### EXCERPT PROVIDED
DEMAND from forestry, natural capital investment, and corporate estate buyers is continuing to drive high land prices, according to a new report by the Scottish Land Commission.

But The Scottish Farmer has found out that this in conflict with the opinions of some industry bodies, who said the market was opening up again for private purchasers.

The Rural Land Market Insights Report 2023 underlined the need for action to ensure that communities, family farms, local businesses, and individuals were not priced out of the rural land market due to sustained high land prices driven by large-scale forestry and natural capital investments.

The report noted that, while forestry land prices flattened at the end of 2022, demand outstripped a continuing rise in the supply of land across the board, maintaining the 'seller’s market' of 2021.

Chair of the Scottish Land Commission, Andrew Thin, said: “The findings of our latest report underline the pressing need for action, including through the measures the commission has proposed for the Land Reform Bill in relation to better regulation of significant land sales.

### TO BE DONE
[1] Answer these from the article on Scottish land prices:
(a) Which three sources of demand are named as driving high land prices?
(b) What happened to forestry land prices at the end of 2022?
(c) Who is the chair of the Scottish Land Commission?
[2] Carry the article on Scottish land prices forward by a few paragraphs, picking up right after its last sentence.
The entries placed after this text play no part in what is asked here.

### DATASET ENTRIES
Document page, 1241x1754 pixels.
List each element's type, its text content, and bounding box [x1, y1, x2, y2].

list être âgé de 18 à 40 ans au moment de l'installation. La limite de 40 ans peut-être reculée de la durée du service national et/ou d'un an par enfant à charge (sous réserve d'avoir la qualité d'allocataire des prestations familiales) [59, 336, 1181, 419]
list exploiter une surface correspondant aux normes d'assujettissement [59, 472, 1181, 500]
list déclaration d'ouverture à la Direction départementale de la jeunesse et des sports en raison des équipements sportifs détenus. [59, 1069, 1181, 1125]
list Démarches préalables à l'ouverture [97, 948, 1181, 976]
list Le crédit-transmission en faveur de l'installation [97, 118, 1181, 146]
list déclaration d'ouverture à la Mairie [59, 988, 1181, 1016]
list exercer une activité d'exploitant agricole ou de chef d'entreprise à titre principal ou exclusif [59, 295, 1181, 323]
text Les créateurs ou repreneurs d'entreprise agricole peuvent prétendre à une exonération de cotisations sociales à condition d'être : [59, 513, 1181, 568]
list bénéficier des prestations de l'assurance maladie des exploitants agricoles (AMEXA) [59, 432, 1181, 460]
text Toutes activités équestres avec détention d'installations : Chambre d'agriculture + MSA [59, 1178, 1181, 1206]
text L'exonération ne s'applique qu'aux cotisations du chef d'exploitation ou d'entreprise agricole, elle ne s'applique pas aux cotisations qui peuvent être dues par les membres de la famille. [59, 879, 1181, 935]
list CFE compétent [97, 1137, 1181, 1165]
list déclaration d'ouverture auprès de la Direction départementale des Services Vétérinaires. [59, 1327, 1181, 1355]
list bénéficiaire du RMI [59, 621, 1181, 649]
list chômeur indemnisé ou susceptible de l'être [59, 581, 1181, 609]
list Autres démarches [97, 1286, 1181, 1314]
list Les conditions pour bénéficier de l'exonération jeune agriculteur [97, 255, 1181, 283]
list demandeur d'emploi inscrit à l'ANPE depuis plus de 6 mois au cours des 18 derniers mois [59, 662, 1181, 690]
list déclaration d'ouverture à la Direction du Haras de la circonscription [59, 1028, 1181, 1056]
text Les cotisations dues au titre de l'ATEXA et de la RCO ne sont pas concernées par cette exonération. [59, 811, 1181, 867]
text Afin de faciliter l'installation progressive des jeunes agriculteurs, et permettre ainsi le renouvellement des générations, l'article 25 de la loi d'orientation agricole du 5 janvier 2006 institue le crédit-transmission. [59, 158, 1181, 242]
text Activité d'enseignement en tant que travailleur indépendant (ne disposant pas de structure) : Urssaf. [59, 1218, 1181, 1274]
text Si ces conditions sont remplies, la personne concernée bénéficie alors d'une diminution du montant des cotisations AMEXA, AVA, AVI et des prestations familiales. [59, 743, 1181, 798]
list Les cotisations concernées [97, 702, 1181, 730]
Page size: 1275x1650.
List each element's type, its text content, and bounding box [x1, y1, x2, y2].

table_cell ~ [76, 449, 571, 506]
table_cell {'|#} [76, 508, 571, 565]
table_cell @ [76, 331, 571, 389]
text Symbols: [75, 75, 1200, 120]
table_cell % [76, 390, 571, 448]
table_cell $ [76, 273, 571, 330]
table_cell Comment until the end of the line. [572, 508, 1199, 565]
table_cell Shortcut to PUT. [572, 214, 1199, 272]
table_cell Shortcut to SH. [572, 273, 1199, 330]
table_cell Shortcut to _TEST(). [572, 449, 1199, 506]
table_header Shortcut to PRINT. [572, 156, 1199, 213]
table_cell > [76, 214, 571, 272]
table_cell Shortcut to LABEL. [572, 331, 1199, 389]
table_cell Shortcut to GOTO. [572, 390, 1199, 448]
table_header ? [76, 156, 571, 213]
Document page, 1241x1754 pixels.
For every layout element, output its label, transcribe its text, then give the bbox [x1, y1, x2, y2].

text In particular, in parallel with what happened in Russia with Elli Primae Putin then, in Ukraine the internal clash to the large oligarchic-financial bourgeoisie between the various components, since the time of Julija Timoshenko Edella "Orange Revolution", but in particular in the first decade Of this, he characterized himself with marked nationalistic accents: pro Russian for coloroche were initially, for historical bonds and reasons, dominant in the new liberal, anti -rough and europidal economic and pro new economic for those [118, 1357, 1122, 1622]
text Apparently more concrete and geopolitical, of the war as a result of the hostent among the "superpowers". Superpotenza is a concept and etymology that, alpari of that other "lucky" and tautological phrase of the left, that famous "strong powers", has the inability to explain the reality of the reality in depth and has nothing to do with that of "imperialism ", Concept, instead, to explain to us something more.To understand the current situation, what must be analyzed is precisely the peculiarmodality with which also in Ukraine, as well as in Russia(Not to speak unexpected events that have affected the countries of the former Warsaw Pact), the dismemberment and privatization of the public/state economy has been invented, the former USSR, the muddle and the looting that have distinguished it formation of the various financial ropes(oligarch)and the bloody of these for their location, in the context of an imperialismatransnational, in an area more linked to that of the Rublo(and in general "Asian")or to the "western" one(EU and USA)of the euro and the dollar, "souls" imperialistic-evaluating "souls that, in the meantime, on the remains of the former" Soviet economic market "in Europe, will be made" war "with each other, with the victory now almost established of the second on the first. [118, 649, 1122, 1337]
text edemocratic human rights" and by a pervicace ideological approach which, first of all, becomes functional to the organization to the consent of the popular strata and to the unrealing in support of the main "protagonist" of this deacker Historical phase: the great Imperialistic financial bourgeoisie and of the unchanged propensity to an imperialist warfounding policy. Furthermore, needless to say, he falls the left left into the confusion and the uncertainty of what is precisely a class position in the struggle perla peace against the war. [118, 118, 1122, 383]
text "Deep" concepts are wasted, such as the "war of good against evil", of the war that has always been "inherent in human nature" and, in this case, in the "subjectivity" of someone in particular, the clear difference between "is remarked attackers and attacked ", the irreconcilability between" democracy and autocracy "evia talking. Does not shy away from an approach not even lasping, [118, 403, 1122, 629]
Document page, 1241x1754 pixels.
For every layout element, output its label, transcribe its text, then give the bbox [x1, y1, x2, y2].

### RESULTS IN ORDER
[1]
(a) Forestry, natural capital investment, and corporate estate buyers.
(b) They flattened.
(c) Andrew Thin.

[2]
“Scotland’s land is increasingly valuable and in demand for several reasons. There are competing objectives as Scotland makes rapid changes to deliver on the Scottish Government’s climate and nature goals.

"Our land market report emphasises the need to actively shape these changes through policy and regulation to deliver on Scotland’s ambition for a just transition. But failing to act now risks exacerbating existing issues of concentration of ownership – leaving individuals and communities increasingly unable to acquire the land they need.”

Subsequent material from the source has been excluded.